Foto © Manuela Giusto

02 novembre 2022

«Intestamè» di Carlo Ragone e Loredana Scaramella

Carlo Ragone

Roma, Teatro Vittoria
1° novembre 2022

EREDE DI UN SORRISO ANTICO

Carlo Ragone – il personaggio Carlo Ragone – nasce in teatro probabilmente nella seconda metà dell’Ottocento, insieme a una generazione di attori che, soprattutto a Napoli, ma anche a Roma, generarono, plasmarono, forgiarono la figura del Comico: da Gustavo De Marco a Maldacea, da Ettore Petrolini fino a Totò e tanti altri: con loro bastava la giacca di un vecchio frac per far sbocciare il fiore del sorriso nell’animo dello spettatore. Furono loro, ognuno creando una sorta di propria controfigura (la famosa macchietta), che rinnovarono il genere teatrale, inventando un tipo di spettacolo più popolare e disinvolto, l’avanspettacolo.

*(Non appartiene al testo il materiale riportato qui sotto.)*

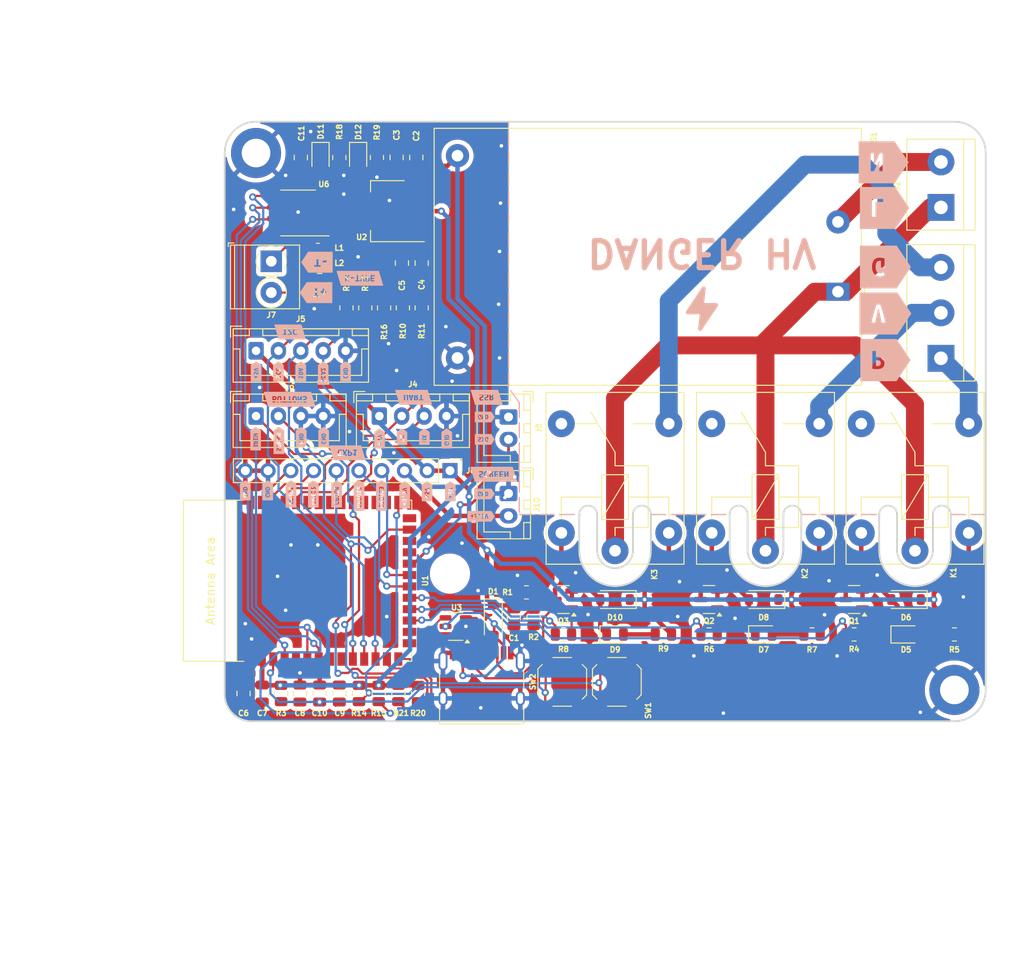
<source format=kicad_pcb>
(kicad_pcb
	(version 20240108)
	(generator "pcbnew")
	(generator_version "8.0")
	(general
		(thickness 1.6)
		(legacy_teardrops no)
	)
	(paper "A4")
	(title_block
		(title "Gaggimate Controller PCB")
		(date "2024-11-24")
		(rev "1.0")
	)
	(layers
		(0 "F.Cu" signal)
		(31 "B.Cu" signal)
		(32 "B.Adhes" user "B.Adhesive")
		(33 "F.Adhes" user "F.Adhesive")
		(34 "B.Paste" user)
		(35 "F.Paste" user)
		(36 "B.SilkS" user "B.Silkscreen")
		(37 "F.SilkS" user "F.Silkscreen")
		(38 "B.Mask" user)
		(39 "F.Mask" user)
		(40 "Dwgs.User" user "User.Drawings")
		(41 "Cmts.User" user "User.Comments")
		(42 "Eco1.User" user "User.Eco1")
		(43 "Eco2.User" user "User.Eco2")
		(44 "Edge.Cuts" user)
		(45 "Margin" user)
		(46 "B.CrtYd" user "B.Courtyard")
		(47 "F.CrtYd" user "F.Courtyard")
		(48 "B.Fab" user)
		(49 "F.Fab" user)
		(50 "User.1" user)
		(51 "User.2" user)
		(52 "User.3" user)
		(53 "User.4" user)
		(54 "User.5" user)
		(55 "User.6" user)
		(56 "User.7" user)
		(57 "User.8" user)
		(58 "User.9" user)
	)
	(setup
		(stackup
			(layer "F.SilkS"
				(type "Top Silk Screen")
				(color "White")
			)
			(layer "F.Paste"
				(type "Top Solder Paste")
			)
			(layer "F.Mask"
				(type "Top Solder Mask")
				(color "Black")
				(thickness 0.01)
			)
			(layer "F.Cu"
				(type "copper")
				(thickness 0.035)
			)
			(layer "dielectric 1"
				(type "core")
				(thickness 1.51)
				(material "FR4")
				(epsilon_r 4.5)
				(loss_tangent 0.02)
			)
			(layer "B.Cu"
				(type "copper")
				(thickness 0.035)
			)
			(layer "B.Mask"
				(type "Bottom Solder Mask")
				(color "Black")
				(thickness 0.01)
			)
			(layer "B.Paste"
				(type "Bottom Solder Paste")
			)
			(layer "B.SilkS"
				(type "Bottom Silk Screen")
				(color "White")
			)
			(copper_finish "None")
			(dielectric_constraints no)
		)
		(pad_to_mask_clearance 0)
		(allow_soldermask_bridges_in_footprints no)
		(pcbplotparams
			(layerselection 0x00010fc_ffffffff)
			(plot_on_all_layers_selection 0x0000000_00000000)
			(disableapertmacros no)
			(usegerberextensions no)
			(usegerberattributes yes)
			(usegerberadvancedattributes yes)
			(creategerberjobfile yes)
			(dashed_line_dash_ratio 12.000000)
			(dashed_line_gap_ratio 3.000000)
			(svgprecision 4)
			(plotframeref no)
			(viasonmask no)
			(mode 1)
			(useauxorigin no)
			(hpglpennumber 1)
			(hpglpenspeed 20)
			(hpglpendiameter 15.000000)
			(pdf_front_fp_property_popups yes)
			(pdf_back_fp_property_popups yes)
			(dxfpolygonmode yes)
			(dxfimperialunits yes)
			(dxfusepcbnewfont yes)
			(psnegative no)
			(psa4output no)
			(plotreference yes)
			(plotvalue yes)
			(plotfptext yes)
			(plotinvisibletext no)
			(sketchpadsonfab no)
			(subtractmaskfromsilk no)
			(outputformat 1)
			(mirror no)
			(drillshape 1)
			(scaleselection 1)
			(outputdirectory "")
		)
	)
	(net 0 "")
	(net 1 "+5V")
	(net 2 "Net-(D1-A)")
	(net 3 "GND")
	(net 4 "Net-(J1-CC1)")
	(net 5 "/USB_DP")
	(net 6 "unconnected-(J1-SBU1-PadA8)")
	(net 7 "Net-(J1-CC2)")
	(net 8 "unconnected-(J1-SBU2-PadB8)")
	(net 9 "LINE")
	(net 10 "NEUT")
	(net 11 "/LINE_PUMP")
	(net 12 "/LINE_VALVE")
	(net 13 "/LINE_GRINDER")
	(net 14 "unconnected-(K2-Pad12)")
	(net 15 "+3.3V")
	(net 16 "/CHIP_PU")
	(net 17 "/SPI_MISO")
	(net 18 "/SPI_MOSI")
	(net 19 "/SPI_CLK")
	(net 20 "/MAX_CS")
	(net 21 "/SCL")
	(net 22 "/SDA")
	(net 23 "/RELAY_PUMP")
	(net 24 "unconnected-(U1-GPIO3{slash}TOUCH3{slash}ADC1_CH2-Pad15)")
	(net 25 "unconnected-(U1-GPIO46-Pad16)")
	(net 26 "/RELAY_VALVE")
	(net 27 "/RELAY_GRINDER")
	(net 28 "/GPIO12")
	(net 29 "/GPIO13")
	(net 30 "/SSR")
	(net 31 "/GPIO41")
	(net 32 "/GPIO42")
	(net 33 "/GPIO47")
	(net 34 "unconnected-(U1-GPIO45-Pad26)")
	(net 35 "/BOOT")
	(net 36 "unconnected-(U1-SPIIO6{slash}GPIO35{slash}FSPID{slash}SUBSPID-Pad28)")
	(net 37 "unconnected-(U1-SPIIO7{slash}GPIO36{slash}FSPICLK{slash}SUBSPICLK-Pad29)")
	(net 38 "unconnected-(U1-SPIDQS{slash}GPIO37{slash}FSPIQ{slash}SUBSPIQ-Pad30)")
	(net 39 "/SDA2")
	(net 40 "/GPIO21")
	(net 41 "/GPIO40")
	(net 42 "/UART_RX0")
	(net 43 "/UART_TX0")
	(net 44 "/GPIO2")
	(net 45 "/GPIO1")
	(net 46 "Net-(D5-A)")
	(net 47 "Net-(D7-A)")
	(net 48 "Net-(D9-A)")
	(net 49 "Net-(D5-K)")
	(net 50 "Net-(D10-A)")
	(net 51 "Net-(Q1-B)")
	(net 52 "Net-(Q2-B)")
	(net 53 "Net-(Q3-B)")
	(net 54 "unconnected-(K1-Pad12)")
	(net 55 "unconnected-(K3-Pad12)")
	(net 56 "/USB_DN")
	(net 57 "/GPIO8")
	(net 58 "Net-(J7-Pin_1)")
	(net 59 "Net-(J7-Pin_2)")
	(net 60 "Net-(U6-T+)")
	(net 61 "Net-(U6-T-)")
	(net 62 "Net-(D11-K)")
	(net 63 "Net-(D12-K)")
	(net 64 "Net-(D7-K)")
	(net 65 "/BTN_BREW")
	(net 66 "/BTN_STEAM")
	(net 67 "/GPIO16")
	(net 68 "/GPIO15")
	(net 69 "/USB_UF_DP")
	(net 70 "/USB_UF_DN")
	(footprint "MountingHole:MountingHole_2.5mm" (layer "F.Cu") (at 186.86 76.6))
	(footprint "Button_Switch_SMD:SW_SPST_SKQG_WithStem" (layer "F.Cu") (at 205.5 88.7 -90))
	(footprint "Connector_JST:JST_XH_B2B-XH-A_1x02_P2.50mm_Vertical" (layer "F.Cu") (at 193.4 67.65 -90))
	(footprint "Capacitor_SMD:C_0805_2012Metric" (layer "F.Cu") (at 180.9 30.1 90))
	(footprint "Package_TO_SOT_SMD:SOT-23" (layer "F.Cu") (at 199.5375 79.5 180))
	(footprint "PCM_Espressif:ESP32-S3-WROOM-1" (layer "F.Cu") (at 172.84 77.4 90))
	(footprint "Relay_THT:Relay_SPDT_Finder_36.11" (layer "F.Cu") (at 238.8 74.05 90))
	(footprint "Fiducial:Fiducial_0.5mm_Mask1.5mm" (layer "F.Cu") (at 245.2 77.5))
	(footprint "Button_Switch_SMD:SW_SPST_SKQG_WithStem" (layer "F.Cu") (at 199.4 88.7 -90))
	(footprint "Resistor_SMD:R_0805_2012Metric" (layer "F.Cu") (at 181.6 46.9 -90))
	(footprint "Resistor_SMD:R_0805_2012Metric" (layer "F.Cu") (at 175.3 46.9 -90))
	(footprint "LED_SMD:LED_0805_2012Metric" (layer "F.Cu") (at 176.6 30.1 -90))
	(footprint "LED_SMD:LED_0805_2012Metric" (layer "F.Cu") (at 237.8 83.4))
	(footprint "Capacitor_SMD:C_0805_2012Metric" (layer "F.Cu") (at 170.2 30.1 90))
	(footprint "Connector_JST:JST_XH_B4B-XH-A_1x04_P2.50mm_Vertical" (layer "F.Cu") (at 165.2 59))
	(footprint "Package_TO_SOT_SMD:SOT-23-6" (layer "F.Cu") (at 187.5 82.5 180))
	(footprint "TerminalBlock:TerminalBlock_bornier-3_P5.08mm" (layer "F.Cu") (at 241.7 52.54 90))
	(footprint "Relay_THT:Relay_SPDT_Finder_36.11" (layer "F.Cu") (at 205.3 74.05 90))
	(footprint "Fiducial:Fiducial_0.5mm_Mask1.5mm" (layer "F.Cu") (at 179.5 40.9))
	(footprint "Connector_JST:JST_XH_B5B-XH-A_1x05_P2.50mm_Vertical" (layer "F.Cu") (at 165.2 51.7))
	(footprint "Resistor_SMD:R_0805_2012Metric" (layer "F.Cu") (at 210.7 83.4))
	(footprint "Package_TO_SOT_SMD:SOT-23" (layer "F.Cu") (at 215.8 79.5 180))
	(footprint "MountingHole:MountingHole_3.2mm_M3_DIN965_Pad_TopBottom" (layer "F.Cu") (at 165.2 29.6))
	(footprint "Diode_SMD:D_SOD-123" (layer "F.Cu") (at 191.7 81.8 -90))
	(footprint "Capacitor_SMD:C_0805_2012Metric" (layer "F.Cu") (at 174.5 90 90))
	(footprint "Resistor_SMD:R_0805_2012Metric" (layer "F.Cu") (at 178.7 30.1 -90))
	(footprint "Resistor_SMD:R_0805_2012Metric" (layer "F.Cu") (at 227.3 83.4))
	(footprint "Fiducial:Fiducial_0.5mm_Mask1.5mm" (layer "F.Cu") (at 163 33.6))
	(footprint "Resistor_SMD:R_0805_2012Metric" (layer "F.Cu") (at 232 83.4 180))
	(footprint "Resistor_SMD:R_0805_2012Metric" (layer "F.Cu") (at 199.5375 83.4 180))
	(footprint "Resistor_SMD:R_0805_2012Metric" (layer "F.Cu") (at 178.9 90 -90))
	(footprint "TerminalBlock_Phoenix:TerminalBlock_Phoenix_PT-1,5-2-3.5-H_1x02_P3.50mm_Horizontal" (layer "F.Cu") (at 166.9 41.7 -90))
	(footprint "Diode_SMD:D_SOD-123"
		(layer "F.Cu")
		(uuid "6592e0e7-03c6-4e7e-aa98-507b1ac02c17")
		(at 221.9 79.5 180)
		(descr "SOD-123")
		(tags "SOD-123")
		(property "Reference" "D8"
			(at 0 -2 0)
			(layer "F.SilkS")
			(uuid "4ea58694-86fb-4803-a00f-4b093f87faf2")
			(effects
				(font
					(size 0.6 0.6)
					(thickness 0.15)
				)
			)
		)
		(property "Value" "1N4148W"
			(at 0 2.1 0)
			(layer "F.Fab")
			(hide yes)
			(uuid "b86a717b-4ea3-4b7b-8451-d87c0e2e94b1")
			(effects
				(font
					(size 1 1)
					(thickness 0.15)
				)
			)
		)
		(property "Footprint" "Diode_SMD:D_SOD-123"
			(at 0 0 180)
			(layer "F.Fab")
			(hide yes)
			(uuid "8c962480-3c59-4a6e-9e94-9de14a75af45")
			(effects
				(font
					(size 1.27 1.27)
					(thickness 0.15)
				)
			)
		)
		(property "Datasheet" ""
			(at 0 0 180)
			(layer "F.Fab")
			(hide yes)
			(uuid "8c466570-0844-488f-b3fc-0b6c465ea00f")
			(effects
				(font
					(size 1.27 1.27)
					(thickness 0.15)
				)
			)
		)
		(property "Description" ""
			(at 0 0 180)
			(layer "F.Fab")
			(hide yes)
			(uuid "0293458a-a1d9-40f1-bb70-e8927b52b7c3")
			(effects
				(font
					(size 1.27 1.27)
					(thickness 0.15)
				)
			)
		)
		(property "LCSC" "C81598"
			(at 443.8 159 0)
			(layer "F.Fab")
			(hide yes)
			(uuid "c3b7a79f-564d-46c5-9ad3-2a76fc3e29a2")
			(effects
				(font
					(size 1 1)
					(thickness 0.15)
				)
			)
		)
		(property "Sim.Device" "D"
			(at 443.8 159 0)
			(layer "F.Fab")
			(hide yes)
			(uuid "acb54174-6439-4655-8143-bcf3eec49538")
			(effects
				(font
					(size 1 1)
					(thickness 0.15)
				)
			)
		)
		(property "Sim.Pins" "1=K 2=A"
			(at 443.8 159 0)
			(layer "F.Fab")
			(hide yes)
			(uuid "fe12c05e-51bc-44e0-b671-717412e299b8")
			(effects
				(font
					(size 1 1)
					(thickness 0.15)
				)
			)
		)
		(property ki_fp_filters "TO-???* *_Diode_* *SingleDiode* D_*")
		(path "/62fb3262-f4f8-4b39-b16f-8e2bacd4a907")
		(sheetname "Root")
		(sheetfile "Gaggimate.kicad_sch")
		(attr smd)
		(fp_line
			(start -2.36 1)
			(end 1.65 1)
			(stroke
				(width 0.12)
				(type solid)
			)
			(layer "F.SilkS")
			(uuid "0d7484e1-d5af-41e2-bbf7-1352523b0a67")
		)
		(fp_line
			(start -2.36 -1)
			(end 1.65 -1)
			(stroke
				(width 0.12)
				(type solid)
			)
			(layer "F.SilkS")
			(uuid "f12e2e22-b332-42c9-83cb-c06c7e97115e")
		)
		(fp_line
			(start -2.36 -1)
			(end -2.36 1)
			(stroke
				(width 0.12)
				(type solid)
			)
			(layer "F.SilkS")
			(uuid "88aa3728-aed1-427c-9189-d39b8df35a5f")
		)
		(fp_line
			(start 2.35 1.15)
			(end -2.35 1.15)
			(stroke
				(width 0.05)
				(type solid)
			)
			(layer "F.CrtYd")
			(uuid "8820bb20-7e9d-461a-adb7-3aeef218dcc8")
		)
		(fp_line
			(start 2.35 -1.15)
			(end 2.35 1.15)
			(stroke
				(width 0.05)
				(type solid)
			)
			(layer "F.CrtYd")
			(uuid "ecf539ef-e69d-40ee-bdba-3e72e6539894")
		)
		(fp_line
			(start -2.35 -1.15)
			(end 2.35 -1.15)
			(stroke
				(width 0.05)
				(type solid)
			)
			(layer "F.CrtYd")
			(uuid "758aa107-f18a-4805-a2c1-ffea61a85939")
		)
		(fp_line
			(start -2.35 -1.15)
			(end -2.35 1.15)
			(stroke
				(width 0.05)
				(type solid)
			)
			(layer "F.CrtYd")
			(uuid "773cd79f-56b6-49ec-b139-21a61b54300f")
		)
		(fp_line
			(start 1.4 0.9)
			(end -1.4 0.9)
			(stroke
				(width 0.1)
				(type solid)
			)
			(layer "F.Fab")
			(uuid "7ec246e7-03ff-46db-80a8-7ef230943b31")
		)
		(fp_line
			(start 1.4 -0.9)
			(end 1.4 0.9)
			(stroke
				(width 0.1)
				(type solid)
			)
			(layer "F.Fab")
			(uuid "408fe0ea-d5b2-4935-b888-44508c681f8d")
		)
		(fp_line
			(start 0.25 0.4)
			(end -0.35 0)
			(stroke
				(width 0.1)
				(type solid)
			)
			(layer "F.Fab")
			(uuid "ec3d8cbc-b550-4fd7-bdc2-645ed7654fcd")
		)
		(fp_line
			(start 0.25 0)
			(end 0.75 0)
			(stroke
				(width 0.1)
				(type solid)
			)
			(layer "F.Fab")
			(uuid "ca1e1221-c03c-4b27-bdd1-371f1c904d08")
		)
		(fp_line
			(start 0.25 -0.4)
			(end 0.25 0.4)
			(stroke
				(width 0.1)
				(type solid)
			)
			(layer "F.Fab")
			(uuid "9c32f73f-92e4-4aef-8f24-8f2a82c9054a")
		)
		(fp_line
			(start -0.35 0)
			(end 0.25 -0.4)
			(stroke
				(width 0.1)
				(type solid)
			)
			(layer "F.Fab")
			(uuid "472a0b35-a23a-4858-b11d-b15b25b2dc57")
		)
		(fp_line
			(start -0.35 0)
			(end -0.35 0.55)
			(stroke
				(width 0.1)
				(type solid)
			)
			(layer "F.Fab")
			(uuid "c370153e-f9fb-49c9-8af9-07fdc6f010e3")
		)
		(fp_line
			(start -0.35 0)
			(end -0.35 -0.55)
			(stroke
				(width 0.1)
				(type solid)
			)
			(layer "F.Fab")
			(uuid "92c97c54-b4a6-4c69-b796-bb71f8a516f5")
		)
		(fp_line
			(start -0.75 0)
			(end -0.35 0)
			(stroke
				(width 0.1)
				(type solid)
			)
			(layer "F.Fab")
			(uuid "5c3b5f61-15e3-4dc0-860c-af3568570c92")
		)
		(fp_line
			(start -1.4 0.9)
			(end -1.4 -0.9)
			(stroke
				(width 0.1)
				(type solid)
			)
			(layer "F.Fab")
			(uuid "bc6e2e62-8e00-45e5-9155-3f32964b189c")
		)
		(fp_line
			(start -1.4 -0.9)
			(end 1.4 -0.9)
			(strok
... [860578 chars truncated]
</source>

Grazie a questi geni della comicità, infatti, il muro della quarta parete crollò dando maggior spazio alla ribalta che consentiva ai protagonisti della scena di superare il limite imposto dalla linea del sipario per avvicinarsi alla platea e stabilire un rapporto diretto col pubblico, fatto di empatie e piccole collaborazioni all’impronta.